The Georgia Bulletin

Sun, Oct 12, 2008


What I Have Seen and Heard - Archbishop Gregory's Weekly Column

Print Issue: August 25, 1993

Shield Links Bishop, Diocese

The coat of arms of Archbishop John Francis Donoghue, D.D., joins elements of his personal arms with the coat of arms of the Atlanta archdiocese. The new coat of arms is a visual representation linking the Atlanta archdiocese with personal aspects of the archbishop's life. By combining the personal arms on the same shield with those of the archdiocese the spiritual unity of the archbishop with his flock is signified.

The coat of arms is a means of identification. In this case it identifies the institution of the archdiocese with its fifth archbishop. Its design will be used as the official seal of the diocese which is affixed to legal and other documents.

The shield is divided in half vertically. The dexter, or right side of the arms, as viewed by one who is wearing the shield and bearing it on his arm, remains the same from bishop to bishop. Its significance comes from symbols which uniquely represent the Archdiocese of Atlanta. The sinister, or left side, as viewed by the one bearing the shield, contains symbols representing the individual archbishop.

On the dexter for the archdiocese are three blue wavy bars which divide the shield into seven alternate wavy spaces of white and blue. In the center of the shield is an open gold crown and above on the upper wavy bar is a Cherokee rose.

The seven white and blue wavy bars are the heraldic equivalent of the sea and represent Atlanta, which is the See City and is indirectly named after the Atlantic Ocean. The seven bars also recall the seven sacraments administered in the archdiocese. Blue and white are the colors of the Blessed Mother. The wavy aspect of the bars can also be said to symbolize the rolling foothills of the Blue Ridge country of North Georgia.

The open gold crown represents the crown of Christ the King, the title of the cathedral Church of the diocese. The crown may also have a secondary representation commemorating King George II of England, after whom the state of Georgia was named. On the upper wavy blue bar is a Cherokee Rose, a white flower with a yellow center, which is the state flower of Georgia.

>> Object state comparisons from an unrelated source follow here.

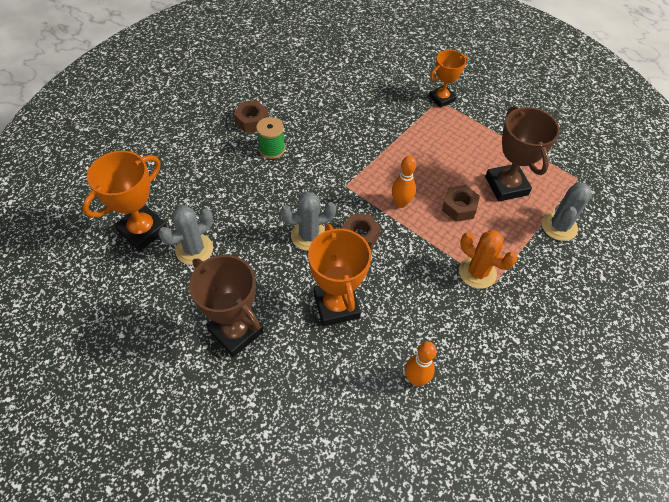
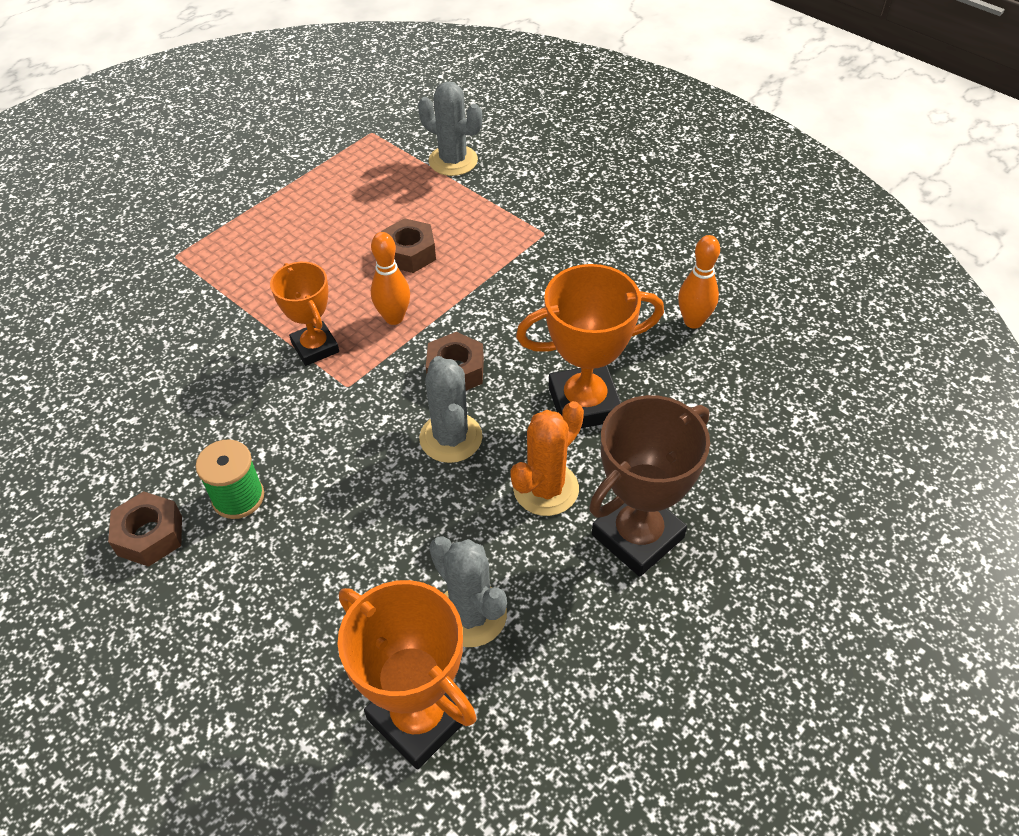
camera: 85 degrees left, 5 degrees down
(441, 98) = (172, 252): orange trophy -> orange trophy (315, 347)
(477, 272) = (526, 246): orange cactus -> orange cactus (546, 489)
(506, 186) = (375, 200): brown trophy -> none

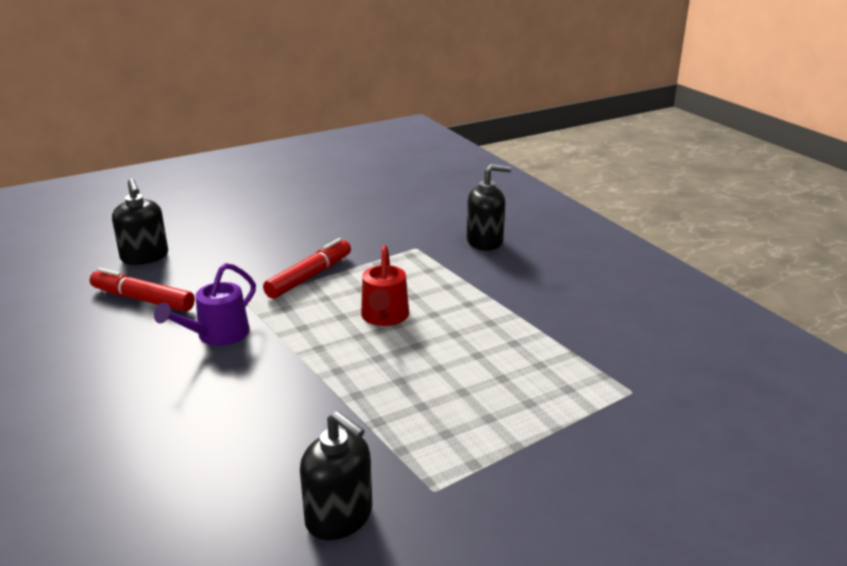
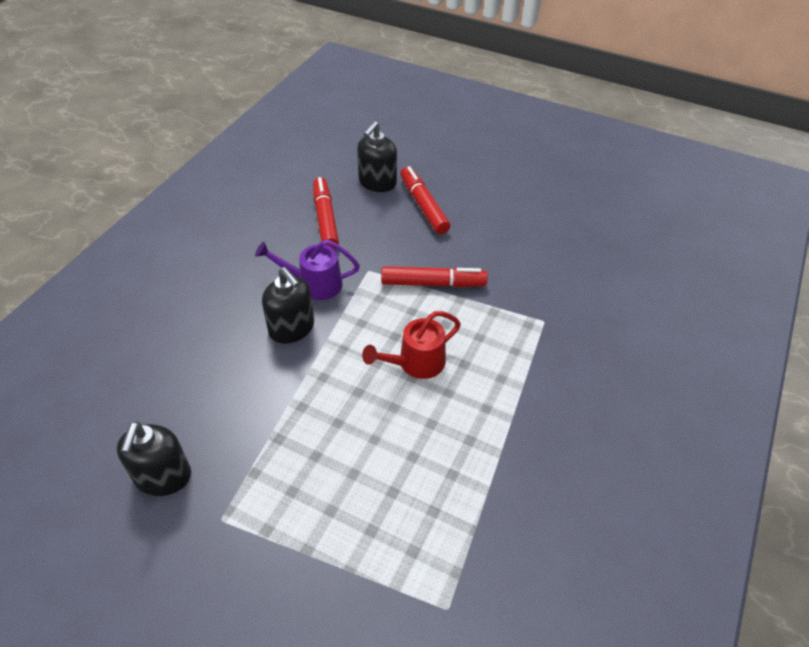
camera: 55 degrees right, 20 degrees up
(213, 247) = (423, 206): none -> red marker
(485, 241) = (606, 363): black soap dispenser -> black soap dispenser (292, 328)

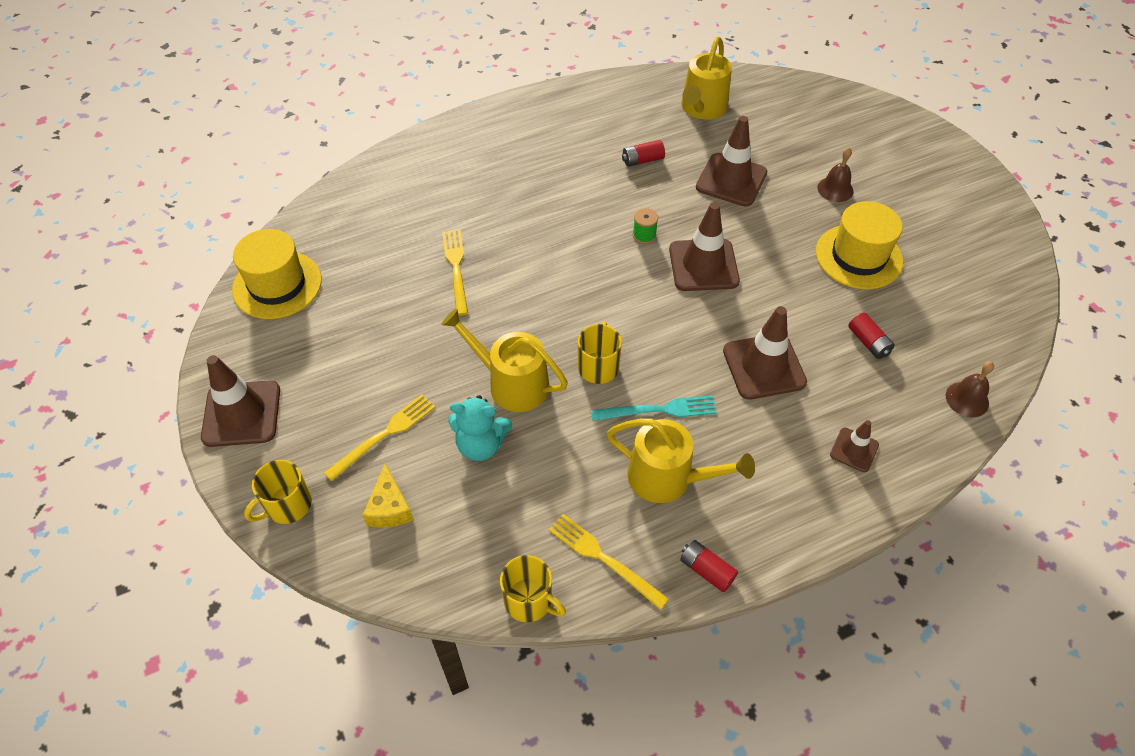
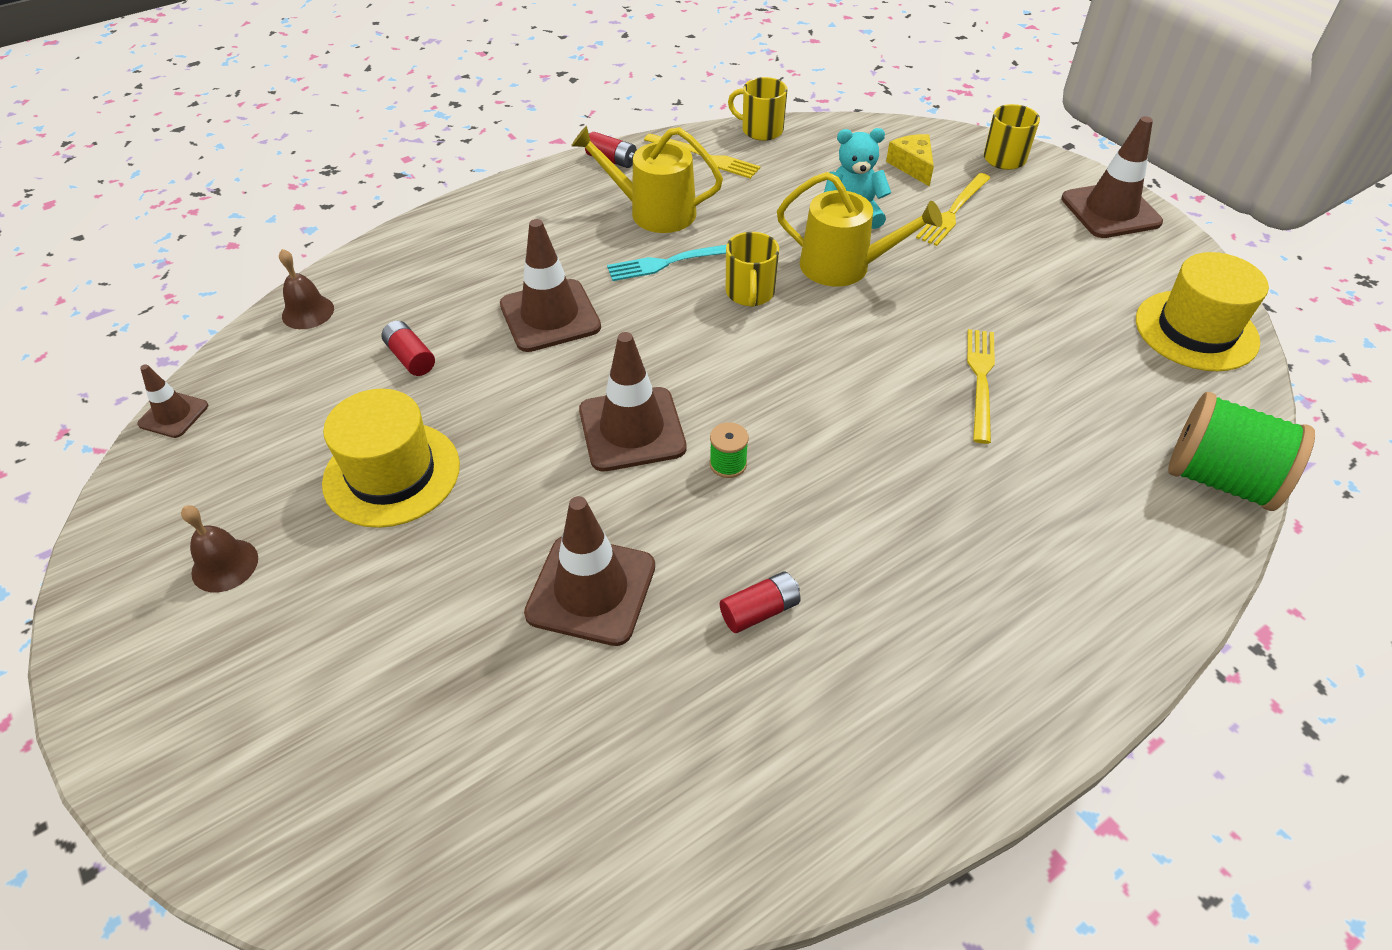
camera: 170 degrees right, 5 degrees down
(353, 189) = (1219, 479): none -> green spool
(456, 268) = (981, 380): yellow fork -> yellow fork turned 150 degrees counterclockwise
(702, 108) = (657, 778): yellow watering can -> none
(835, 189) = (400, 598): brown bell -> brown bell (225, 565)
(854, 450) = (457, 253): brown traffic cone -> brown traffic cone (173, 415)

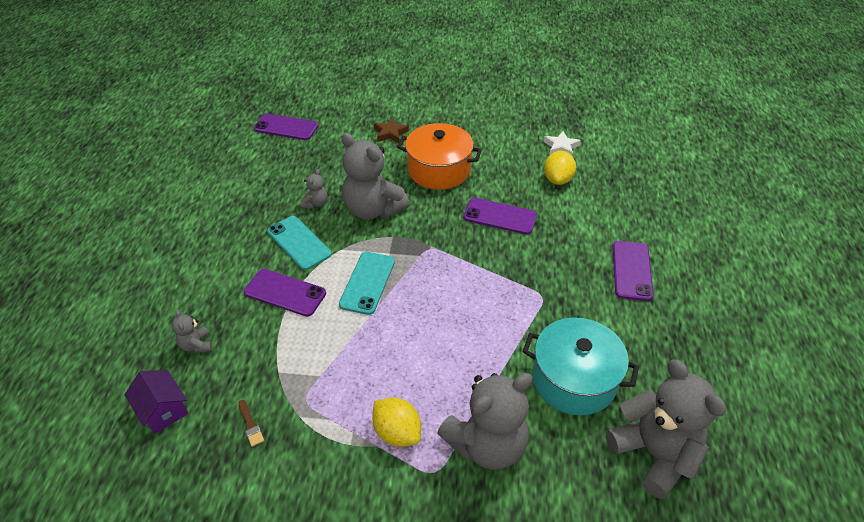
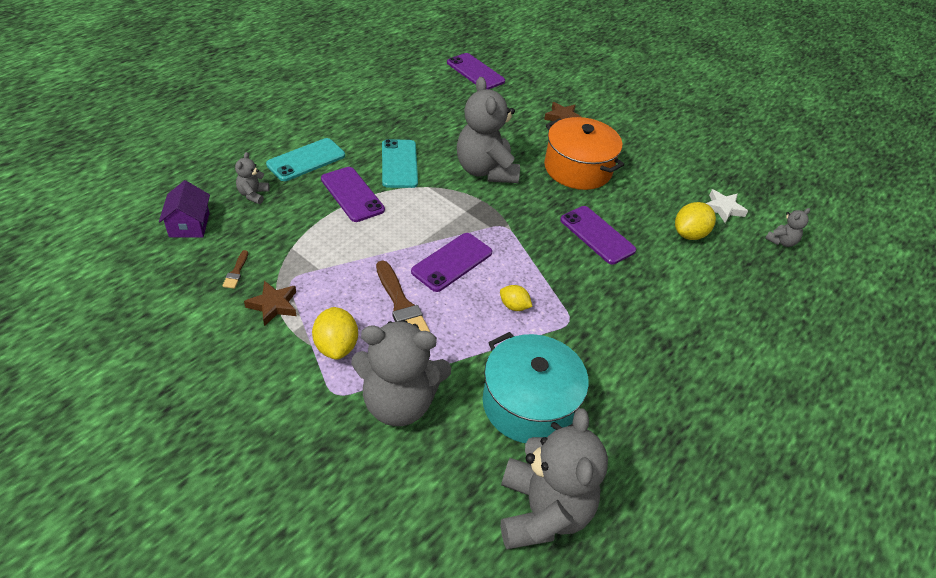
camera: 30 degrees right, 0 degrees up
(312, 433) = (273, 305): none -> brown star
(315, 203) = (442, 141): grey teddy bear -> grey teddy bear (781, 241)
(367, 283) = (424, 223): turquoise phone -> turquoise phone (306, 160)
(413, 363) = (401, 304): none -> brown brush
(495, 309) = (514, 306): none -> yellow lemon
(631, 270) = (685, 351): purple phone -> purple phone (452, 262)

The sinister impalement, on the right of the viewer, displays the personal arms of Archbishop Donoghue. The personal arms of Archbishop Donoghue consist of a field, or surface quartered green and red. The quartering is found in the arms of the Archdiocese of Washington, and commemorates Archbishop Donoghue's priestly ministry in the archdiocese. The green and red are the surface colors of the arms of the Irish septs of O'Donoghue and Ryan, and honor the archbishop's paternal and maternal ancestry.

The central charge of the arms is a silver (white) cross with its limbs terminating in fleur-de-lis. This cross flory honors Archbishop Donoghue's baptismal patron, Saint John Vianney (1786-1859). The fleur-de-lis has long been a symbol of the Blessed Virgin Mary, and here joined to the cross, alludes to the archbishop's Pauline motto and his devotion to Christ's Mother. The chief portion of the shield is ermine (white with black ermine tails) and commemorates Archbishop Donoghue's long association with Cardinal Patrick O'Boyle, second archbishop of Washington, whose arms bore an ermine chief.

The motto, "To Live in Christ Jesus" has been slightly adapted from Saint Paul's Letter to the Philippians 1:21.

In pale behind the arms is placed a gold archiepiscopal cross with a double traverse. A pontifical hat with then tassels on each side disposed in four rows, all in green, surrounds the shield ensigning the whole achievement. These are the heraldic insignia of a prelate of the rank of archbishop. Before 1870 the pontifical hat was worn at solemn cavalcades held in conjunction with papal ceremonies. The color of the hat and the number of tassels were signs of the rank of a prelate, a custom still preserved in ecclesiastical heraldry.

The impalement of the personal arms of Archbishop Donoghue with those of the archdiocese of Atlanta was undertaken by A.W.C. Phelps, a member of The Heraldry Society, London, England, and resident of Cleveland, Ohio, in July 1993. The arms of the Archdiocese of Atlanta were devised in 1956 by the late William F.J. Ryan, New York, NY, and West Chatham, Mass.